Men’s grooming remains a high-potential category moving into the mid-2020s, promising major expansion for established brands alongside openings for new market entrants:

  • Projected 7% compound annual growth rate through 2025
  • Notable upticks expected across Asia Pacific markets
  • Haircare, skincare, beard grooming, and body care leading subcategories
  • Barber services and masculine salons expanding in metropolitan areas globally

Mens grooming

While market saturation will eventually curb explosive growth, we are far from that inflection point. Popularity of grooming products among younger males suggests durable consumer bases, and shifting beauty standards toward inclusive, non-binary branding open additional avenues. For brands and retailers in beauty or personal care spaces, the men’s segment represents a strategic imperative.

Grooming Goals

Modern men pursue various goals and needs through grooming routines:

Hair: Regaining thicker hair, reducing gray hairs, achieving desired hairstyles

Beards: Growing fuller beards, styling facial hair, managing “five o’clock shadow”

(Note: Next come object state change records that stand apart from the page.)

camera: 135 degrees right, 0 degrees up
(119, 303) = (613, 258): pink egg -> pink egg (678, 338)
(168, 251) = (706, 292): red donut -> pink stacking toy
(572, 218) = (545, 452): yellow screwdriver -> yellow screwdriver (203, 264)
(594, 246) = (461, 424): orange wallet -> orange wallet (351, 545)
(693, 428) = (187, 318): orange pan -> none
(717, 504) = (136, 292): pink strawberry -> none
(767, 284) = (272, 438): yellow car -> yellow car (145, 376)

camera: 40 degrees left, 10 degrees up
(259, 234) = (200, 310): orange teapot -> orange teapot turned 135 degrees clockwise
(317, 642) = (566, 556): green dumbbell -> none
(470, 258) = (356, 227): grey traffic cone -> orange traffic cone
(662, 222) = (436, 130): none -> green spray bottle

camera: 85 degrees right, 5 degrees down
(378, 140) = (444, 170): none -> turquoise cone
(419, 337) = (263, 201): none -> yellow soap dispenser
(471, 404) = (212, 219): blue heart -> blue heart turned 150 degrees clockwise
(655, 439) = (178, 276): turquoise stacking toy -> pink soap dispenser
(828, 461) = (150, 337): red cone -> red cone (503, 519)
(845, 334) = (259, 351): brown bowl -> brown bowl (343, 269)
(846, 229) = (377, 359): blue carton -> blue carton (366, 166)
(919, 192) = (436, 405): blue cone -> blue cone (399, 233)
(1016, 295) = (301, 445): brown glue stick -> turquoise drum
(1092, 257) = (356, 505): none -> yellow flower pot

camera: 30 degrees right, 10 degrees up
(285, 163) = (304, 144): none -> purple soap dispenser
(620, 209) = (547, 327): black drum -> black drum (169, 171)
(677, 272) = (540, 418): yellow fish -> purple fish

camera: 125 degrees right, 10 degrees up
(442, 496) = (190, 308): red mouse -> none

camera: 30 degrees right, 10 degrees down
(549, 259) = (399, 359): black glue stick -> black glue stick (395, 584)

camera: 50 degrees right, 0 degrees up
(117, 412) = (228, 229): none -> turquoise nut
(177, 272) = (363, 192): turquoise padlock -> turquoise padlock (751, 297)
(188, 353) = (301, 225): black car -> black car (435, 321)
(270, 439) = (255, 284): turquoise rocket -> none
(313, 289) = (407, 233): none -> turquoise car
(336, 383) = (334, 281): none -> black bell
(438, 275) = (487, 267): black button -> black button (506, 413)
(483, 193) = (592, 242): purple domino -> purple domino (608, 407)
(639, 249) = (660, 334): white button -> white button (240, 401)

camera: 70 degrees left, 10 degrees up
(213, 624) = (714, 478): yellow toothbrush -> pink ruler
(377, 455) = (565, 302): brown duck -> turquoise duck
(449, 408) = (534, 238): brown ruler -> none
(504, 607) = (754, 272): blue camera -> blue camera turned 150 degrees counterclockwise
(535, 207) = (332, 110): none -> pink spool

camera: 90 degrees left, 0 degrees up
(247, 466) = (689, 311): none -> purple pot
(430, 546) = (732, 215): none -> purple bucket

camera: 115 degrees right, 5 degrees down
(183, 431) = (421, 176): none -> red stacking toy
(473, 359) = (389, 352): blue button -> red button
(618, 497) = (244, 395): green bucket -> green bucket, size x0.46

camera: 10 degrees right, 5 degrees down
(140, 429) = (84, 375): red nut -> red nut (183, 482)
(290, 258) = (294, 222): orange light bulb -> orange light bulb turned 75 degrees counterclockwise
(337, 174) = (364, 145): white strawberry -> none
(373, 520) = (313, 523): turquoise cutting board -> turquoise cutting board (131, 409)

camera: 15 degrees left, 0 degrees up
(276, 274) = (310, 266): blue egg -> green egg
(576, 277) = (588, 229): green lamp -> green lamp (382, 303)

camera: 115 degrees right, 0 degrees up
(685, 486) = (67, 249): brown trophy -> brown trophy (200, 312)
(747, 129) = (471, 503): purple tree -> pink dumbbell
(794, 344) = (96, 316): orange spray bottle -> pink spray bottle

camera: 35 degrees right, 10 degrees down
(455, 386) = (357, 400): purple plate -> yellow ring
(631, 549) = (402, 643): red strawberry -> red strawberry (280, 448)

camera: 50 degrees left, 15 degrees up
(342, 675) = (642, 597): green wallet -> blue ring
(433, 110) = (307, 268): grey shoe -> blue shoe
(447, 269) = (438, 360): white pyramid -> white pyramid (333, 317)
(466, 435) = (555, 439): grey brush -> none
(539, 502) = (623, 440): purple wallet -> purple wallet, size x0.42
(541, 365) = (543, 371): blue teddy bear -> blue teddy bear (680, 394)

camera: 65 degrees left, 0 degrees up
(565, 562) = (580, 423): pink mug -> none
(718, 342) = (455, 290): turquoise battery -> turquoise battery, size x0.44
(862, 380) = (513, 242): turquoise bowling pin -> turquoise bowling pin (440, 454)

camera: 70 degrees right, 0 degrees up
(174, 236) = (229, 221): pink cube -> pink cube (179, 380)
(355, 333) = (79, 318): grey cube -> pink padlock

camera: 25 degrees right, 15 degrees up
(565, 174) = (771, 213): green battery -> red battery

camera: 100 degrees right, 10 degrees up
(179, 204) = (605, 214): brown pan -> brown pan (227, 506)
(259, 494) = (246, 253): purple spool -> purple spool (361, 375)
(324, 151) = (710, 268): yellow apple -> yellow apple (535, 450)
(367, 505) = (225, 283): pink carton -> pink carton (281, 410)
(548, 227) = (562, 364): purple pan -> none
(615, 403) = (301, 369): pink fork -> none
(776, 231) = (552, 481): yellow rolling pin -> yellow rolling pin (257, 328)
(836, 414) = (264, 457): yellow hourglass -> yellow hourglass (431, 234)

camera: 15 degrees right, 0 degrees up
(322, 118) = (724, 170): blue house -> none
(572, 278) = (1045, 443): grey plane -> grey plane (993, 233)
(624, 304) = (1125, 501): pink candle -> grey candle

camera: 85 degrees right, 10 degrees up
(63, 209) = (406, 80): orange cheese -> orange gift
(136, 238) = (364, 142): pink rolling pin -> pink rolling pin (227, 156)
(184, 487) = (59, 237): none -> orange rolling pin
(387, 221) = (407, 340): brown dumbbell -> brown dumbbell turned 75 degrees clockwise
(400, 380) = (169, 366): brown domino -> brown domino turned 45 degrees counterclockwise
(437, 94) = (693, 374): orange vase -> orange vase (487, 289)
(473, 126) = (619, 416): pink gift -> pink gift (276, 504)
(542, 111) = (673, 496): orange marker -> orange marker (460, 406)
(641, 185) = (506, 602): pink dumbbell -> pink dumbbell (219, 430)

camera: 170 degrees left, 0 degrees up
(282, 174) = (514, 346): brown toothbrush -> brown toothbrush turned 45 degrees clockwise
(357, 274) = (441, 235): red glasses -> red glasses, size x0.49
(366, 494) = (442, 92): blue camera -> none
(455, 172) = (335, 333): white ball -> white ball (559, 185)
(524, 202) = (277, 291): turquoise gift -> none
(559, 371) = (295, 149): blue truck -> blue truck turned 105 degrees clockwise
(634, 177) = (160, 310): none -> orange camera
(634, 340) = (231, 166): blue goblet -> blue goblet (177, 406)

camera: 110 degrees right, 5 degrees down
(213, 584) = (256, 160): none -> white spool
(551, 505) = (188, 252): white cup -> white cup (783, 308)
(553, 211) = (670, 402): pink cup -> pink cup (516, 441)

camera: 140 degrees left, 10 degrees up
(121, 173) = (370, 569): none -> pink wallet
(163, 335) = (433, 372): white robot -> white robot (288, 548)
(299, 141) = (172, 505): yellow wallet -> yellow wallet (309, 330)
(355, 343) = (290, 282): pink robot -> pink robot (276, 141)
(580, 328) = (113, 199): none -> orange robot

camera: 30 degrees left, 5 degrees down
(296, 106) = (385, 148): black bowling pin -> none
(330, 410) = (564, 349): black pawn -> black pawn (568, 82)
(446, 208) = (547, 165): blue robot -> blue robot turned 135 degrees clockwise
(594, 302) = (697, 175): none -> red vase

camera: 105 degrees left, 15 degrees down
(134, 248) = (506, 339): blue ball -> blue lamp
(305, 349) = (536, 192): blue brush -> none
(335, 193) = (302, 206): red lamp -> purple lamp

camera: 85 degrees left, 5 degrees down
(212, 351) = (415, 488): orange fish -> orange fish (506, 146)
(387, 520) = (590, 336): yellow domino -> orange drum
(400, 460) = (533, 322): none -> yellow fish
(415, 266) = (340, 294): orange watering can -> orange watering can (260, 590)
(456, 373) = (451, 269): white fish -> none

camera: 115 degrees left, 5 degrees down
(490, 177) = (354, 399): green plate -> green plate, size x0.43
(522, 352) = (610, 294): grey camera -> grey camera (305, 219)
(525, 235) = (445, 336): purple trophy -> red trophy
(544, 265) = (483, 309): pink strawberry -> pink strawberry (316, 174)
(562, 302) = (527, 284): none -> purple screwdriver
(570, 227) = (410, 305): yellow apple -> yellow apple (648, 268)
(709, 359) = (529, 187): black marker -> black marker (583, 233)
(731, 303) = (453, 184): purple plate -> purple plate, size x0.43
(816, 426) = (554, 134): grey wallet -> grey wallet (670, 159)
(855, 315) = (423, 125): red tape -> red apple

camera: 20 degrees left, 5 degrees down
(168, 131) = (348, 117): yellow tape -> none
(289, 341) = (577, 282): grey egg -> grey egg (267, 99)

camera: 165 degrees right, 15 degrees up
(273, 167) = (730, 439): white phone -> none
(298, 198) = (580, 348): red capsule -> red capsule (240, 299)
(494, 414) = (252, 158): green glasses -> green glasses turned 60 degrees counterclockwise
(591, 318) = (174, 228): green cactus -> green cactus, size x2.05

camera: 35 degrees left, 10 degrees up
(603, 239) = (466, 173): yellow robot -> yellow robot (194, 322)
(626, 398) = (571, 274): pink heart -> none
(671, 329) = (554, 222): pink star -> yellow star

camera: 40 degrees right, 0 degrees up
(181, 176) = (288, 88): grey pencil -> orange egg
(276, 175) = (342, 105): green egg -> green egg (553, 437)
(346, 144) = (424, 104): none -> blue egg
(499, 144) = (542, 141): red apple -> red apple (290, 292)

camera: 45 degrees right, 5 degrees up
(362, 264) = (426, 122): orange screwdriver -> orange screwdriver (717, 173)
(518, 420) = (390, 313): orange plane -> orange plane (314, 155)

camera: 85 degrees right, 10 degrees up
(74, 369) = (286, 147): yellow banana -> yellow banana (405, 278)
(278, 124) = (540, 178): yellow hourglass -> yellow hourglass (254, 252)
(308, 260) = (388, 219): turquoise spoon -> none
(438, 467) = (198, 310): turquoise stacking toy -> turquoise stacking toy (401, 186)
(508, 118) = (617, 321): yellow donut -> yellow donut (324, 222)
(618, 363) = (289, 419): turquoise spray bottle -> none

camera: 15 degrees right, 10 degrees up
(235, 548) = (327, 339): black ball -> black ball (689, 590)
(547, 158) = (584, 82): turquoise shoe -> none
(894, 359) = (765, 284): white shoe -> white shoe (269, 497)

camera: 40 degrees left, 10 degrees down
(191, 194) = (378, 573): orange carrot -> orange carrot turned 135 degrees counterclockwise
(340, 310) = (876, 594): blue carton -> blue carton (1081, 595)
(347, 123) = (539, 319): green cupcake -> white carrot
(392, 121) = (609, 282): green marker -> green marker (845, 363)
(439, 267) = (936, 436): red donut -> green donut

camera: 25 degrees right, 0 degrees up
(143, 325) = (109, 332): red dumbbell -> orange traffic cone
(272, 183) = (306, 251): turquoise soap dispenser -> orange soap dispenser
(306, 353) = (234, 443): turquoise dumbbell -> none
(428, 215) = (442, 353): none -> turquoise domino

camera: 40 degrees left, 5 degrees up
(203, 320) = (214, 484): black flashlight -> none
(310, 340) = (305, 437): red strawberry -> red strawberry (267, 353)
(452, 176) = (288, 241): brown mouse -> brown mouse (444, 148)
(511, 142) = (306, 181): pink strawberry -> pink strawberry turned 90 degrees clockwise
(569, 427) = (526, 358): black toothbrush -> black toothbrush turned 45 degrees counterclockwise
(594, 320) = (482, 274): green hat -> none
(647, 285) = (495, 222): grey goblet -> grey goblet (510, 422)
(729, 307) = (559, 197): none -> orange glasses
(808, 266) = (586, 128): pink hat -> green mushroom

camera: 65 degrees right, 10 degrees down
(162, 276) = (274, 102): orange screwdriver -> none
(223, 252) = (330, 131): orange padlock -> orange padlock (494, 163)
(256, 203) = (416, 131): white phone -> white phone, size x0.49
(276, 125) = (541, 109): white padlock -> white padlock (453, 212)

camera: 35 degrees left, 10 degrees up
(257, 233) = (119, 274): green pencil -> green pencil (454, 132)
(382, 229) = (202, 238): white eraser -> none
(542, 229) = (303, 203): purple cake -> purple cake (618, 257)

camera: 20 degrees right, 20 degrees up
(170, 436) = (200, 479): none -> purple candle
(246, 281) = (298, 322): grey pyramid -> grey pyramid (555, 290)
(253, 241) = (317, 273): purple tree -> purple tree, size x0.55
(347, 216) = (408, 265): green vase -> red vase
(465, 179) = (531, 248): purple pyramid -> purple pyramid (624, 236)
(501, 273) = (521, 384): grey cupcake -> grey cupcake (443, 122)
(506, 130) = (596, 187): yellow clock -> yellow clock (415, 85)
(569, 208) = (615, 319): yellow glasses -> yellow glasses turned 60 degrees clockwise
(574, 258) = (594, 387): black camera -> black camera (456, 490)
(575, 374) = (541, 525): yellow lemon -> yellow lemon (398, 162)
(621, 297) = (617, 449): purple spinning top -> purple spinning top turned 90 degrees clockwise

Skincare: Controlling acne and breakouts, implementing anti-aging regimens, maintaining brighter and clearer complexions

Body: Reducing body and back hair, enhancing muscular definition, mitigating body odor

Hands and Feet: Managing nail length and shape, eliminating calluses and cracks, softening skin

The list continues growing as innovative brands link grooming routines to masculinity and wellness ideals like self-discipline, confidence, and mental health.

These connections usher more new product opportunities as men adopt grooming as standard lifestyle practice rather than a periodic fix. Sustained growth seems imminent.